Maxhosa Fall 2024 Ready-to-Wear runway, fashion show & collection review

What Laduma Ngxokolo showed on Sunday at the residence of the South African ambassador to France wasn’t just the fall collection of his label Maxhosa Africa. With his first presentation on the official Paris calendar, he was planting the flag on behalf of the African continent in the global fashion arena.

“I believe we, the African continent, stand a good chance to play a big part in the global value ecosystem of the fashion business,” he told WWD.

In his opinion, African fashion was sustainable, thanks to its access to raw materials and a fast-growing middle class, particularly in his home country of South Africa, a forerunner in terms of retail and textile industrial infrastructure.

The case study he has is his 13-year-old brand, which has over 300 employees and its own vertically integrated knitwear factory.

Core to Maxhosa Africa is his belief that preserving culture comes from making it part of contemporary lives — as Western heritage brands do, he pointed out — rather than keeping it in museums or for special occasions.

He therefore continued his reinterpretation of Xhosa beadwork as well as motifs drawn from the Ndebele and Maasai cultures through the lens of knitwear.

They were used to great effect for a broad range that went from casualwear to dressier fare, with multicolored tracksuits; a cold-shoulder top and matching skirt with a lattice-like motif; lady-like cardigans; a pleated skirt that revealed silk inserts in its godets, and an openwork blue dress made of wide zigzagging bands of rhomboid shapes.

Between its expertise and Nxgokolo’s eye for color harmonies and flattering shapes, his brand has a space in the growing contingent of knit-based cool kids such as CFCL.

Beadwork also nodded to the brand’s roots, embroidered on a pinafore dress or as an asymmetric beaded bolero that had an activewear-style high neck, layered over a chic burgundy skater dress.

There was also a black jacquard suit with the brand’s symbols in its design and outlined with hand-applied contrasting knit piping, one of the quieter options Nxgokolo offered for those who just want to dip their toes in.

And being attracted by the visual appeal of the clothes and becoming curious about where they came from was also an acceptable first approach for Nxgokolo.
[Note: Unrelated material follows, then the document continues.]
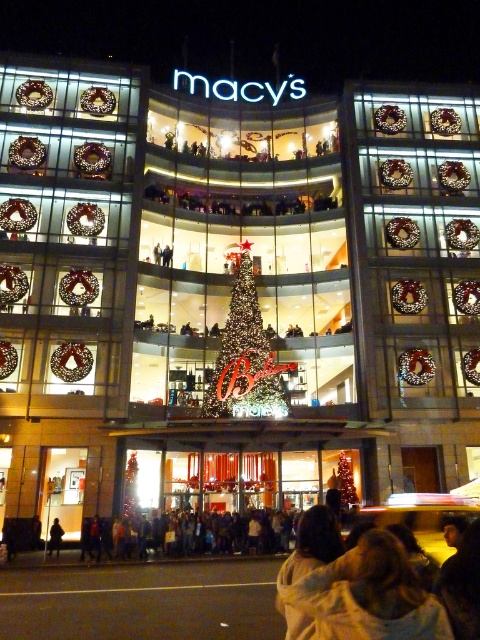
Does illuminated glass christmas tree at center appear over dark brown leather jacket at lower left?

Indeed, illuminated glass christmas tree at center is positioned over dark brown leather jacket at lower left.

The height and width of the screenshot is (640, 480). What do you see at coordinates (245, 356) in the screenshot?
I see `illuminated glass christmas tree at center` at bounding box center [245, 356].

Locate an element on the screen. The image size is (480, 640). illuminated glass christmas tree at center is located at coordinates (245, 356).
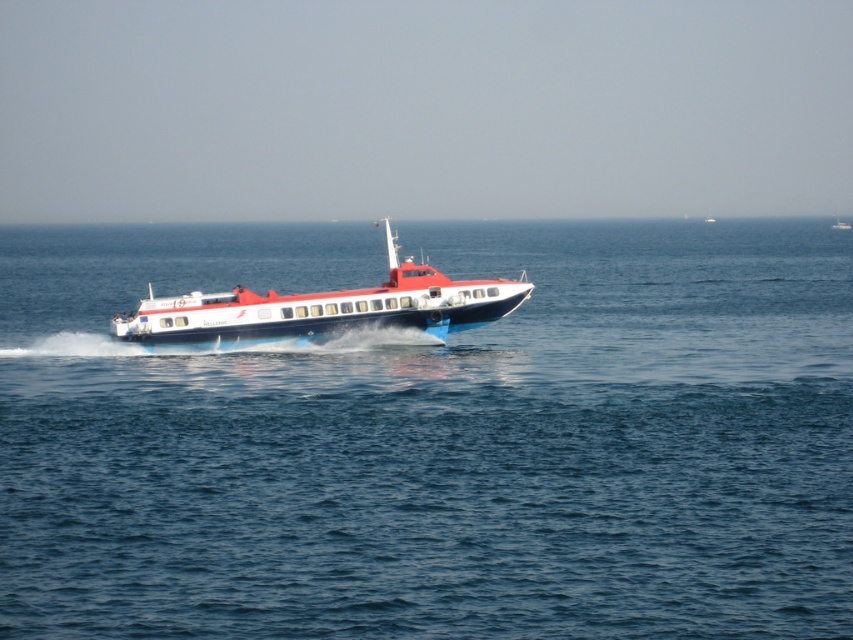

“The people that are wearing [the brand] are part of the cultural preservation,” he said. “They might choose to dress our pieces casually, or formally, or any way or style they prefer but they have chosen to be disciples of pushing African fashion to the next level.”

Ultimately, Nxgokolo wants to make sure his message that the brand is “not restricted to the African diaspora, it’s not for the African continent — it’s for the world” is heard loud and clear. A sign that it’s already working: the brand is increasingly being referred to as simply Maxhosa.

He will be amplifying it through his own retail, with a six-month pop-up in New York opening March 24 and plans for one in Paris later this year.

And given the international buyers and press who attended his presentation, the world is listening.